JUSTICE GINSBURG, dissenting.

We confront here, as JUSTICES O'CONNOR and SOUTER point out, a large Latin cross that stood alone and unattended in close proximity to Ohio's Statehouse.  Near the stationary cross were the government's flags and the government's statues. No human speaker was present to disassociate the religious symbol from the State. No other private display was in sight. No plainly visible sign informed the public that the cross belonged to the Klan and that Ohio's government did not endorse the display's message.

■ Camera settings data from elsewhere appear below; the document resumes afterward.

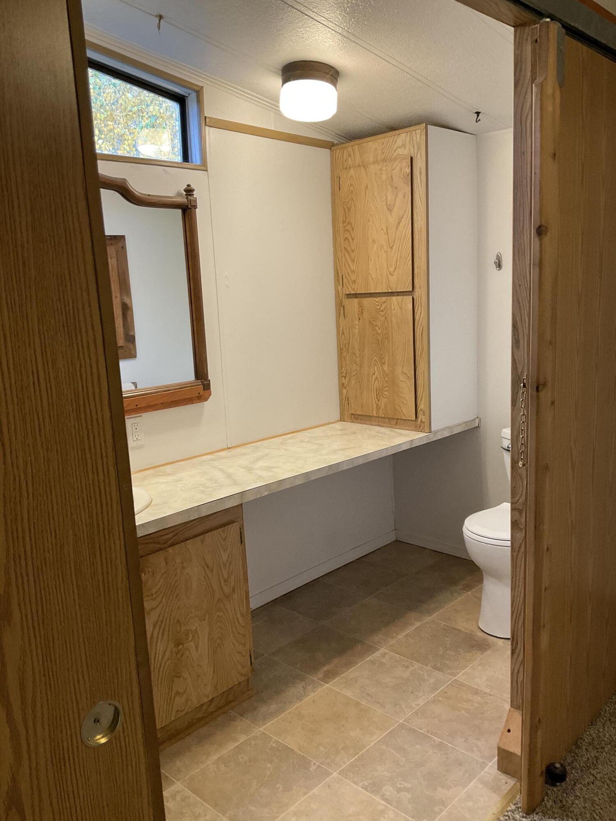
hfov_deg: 48.2
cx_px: 308
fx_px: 688
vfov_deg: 61.7
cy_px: 410
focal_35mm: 29
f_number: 1.8
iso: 100
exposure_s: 1/60
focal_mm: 3
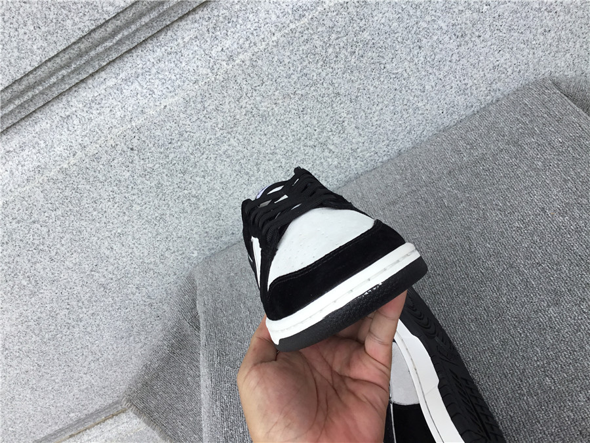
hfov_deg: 58.4
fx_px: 528
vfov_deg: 45.4
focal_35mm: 31
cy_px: 222
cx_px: 295
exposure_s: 1/394
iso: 25
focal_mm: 3.3
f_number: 2.4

If the aim of the Establishment Clause is genuinely to uncouple government from church, a State may not permit, and a court may not order, a display of this character.  JUSTICE SOUTER, in the final paragraphs of his opinion, suggests two arrangements that might have distanced the State from "the principal symbol of Christianity around the world" : a sufficiently large and clear disclaimer, or an area reserved for unattended displays carrying no endorsement from the State, a space plainly and permanently so marked. Neither arrangement is even arguably present in this case....

Whether a court order allowing display of a cross, but demanding a sturdier disclaimer, could withstand Establishment Clause analysis is a question more difficult than the one this case poses. I would reserve that question for another day and case. But I would not let the prospect of what might have been permissible control today's decision on the constitutionality of the display the District Court's order in fact authorized.